Les Fleurs du Mal ont été publiées au commencement de l'été de 1857. Je retrouve parmi des notes de cette année des épreuves corrigées avec la ponctualité & la véhémence que Baudelaire apportait à cette opération. Malassis a conservé tout un dossier de ces épreuves, avec la correspondance à laquelle elles ont donné lieu, & qui serait curieuse à consulter aujourd'hui. On y verrait quelle importance Baudelaire attachait à l'exécution de ses oeuvres; importance proportionnelle aux soins qu'elles lui avaient coûté. Les Fleurs du Mal furent reçues dans le public lettré & artiste comme un livre attendu & dont les fragments déjà parus dans les journaux avaient excité une vive curiosité.

En parlant de ce livre, j'éviterais vainement un souvenir qui s'y attache indissolublement, celui du procès & de la condamnation qu'il a encourus. Ce procès causa à Baudelaire un étonnement naïf. Il ne pouvait comprendre, ainsi qu'il l'a écrit plus tard, qu'un ouvrage d'une si haute spiritualité pût être l'objet d'une poursuite judiciaire. Il se sentit blessé dans sa dignité de poète, d'écrivain respectueux de son art & de lui-même par cette accusation, dont les termes le confondaient avec qui, grands dieux! avec les misérables agents du vice & de la débauche, avec des orduriers, des cyniques, avec des propagateurs d'infamies.; car la loi n'a qu'un même mot pour caractériser les licences de l’art, les vertueuses indignations du poëte, & les méfaits de la crapule éhontée & débordée. Tout cela s'appelle indistinctement: attentats aux moeurs! Oui, si Juvénal & Dante lui-même revenaient au monde, & Michel-Ange, & Titien, ils iraient s'asseoir sur les mêmes bancs où comparaissent les profanateurs de la jeunesse & les colporteurs d'estampes licencieuses.

En sortant de cette audience, je demandai à Baudelaire étourdi de sa condamnation. - Vous vous attendiez à être acquitté?

- Acquitté! me dit-il, j'attendais qu'on me ferait réparation d'honneur.

(LIGNES DE DONNÉES):

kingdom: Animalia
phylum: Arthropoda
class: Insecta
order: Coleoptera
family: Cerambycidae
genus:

(CONSIGNE): Citez l'extrait sur Les Fleurs du Mal depuis « Les Fleurs du Mal ont » jusqu'à « une vive curiosité. » inclus. Les enregistrements forment un matériau indépendant de l'extrait.

(RÉSULTAT):
Les Fleurs du Mal ont été publiées au commencement de l'été de 1857. Je retrouve parmi des notes de cette année des épreuves corrigées avec la ponctualité & la véhémence que Baudelaire apportait à cette opération. Malassis a conservé tout un dossier de ces épreuves, avec la correspondance à laquelle elles ont donné lieu, & qui serait curieuse à consulter aujourd'hui. On y verrait quelle importance Baudelaire attachait à l'exécution de ses oeuvres; importance proportionnelle aux soins qu'elles lui avaient coûté. Les Fleurs du Mal furent reçues dans le public lettré & artiste comme un livre attendu & dont les fragments déjà parus dans les journaux avaient excité une vive curiosité.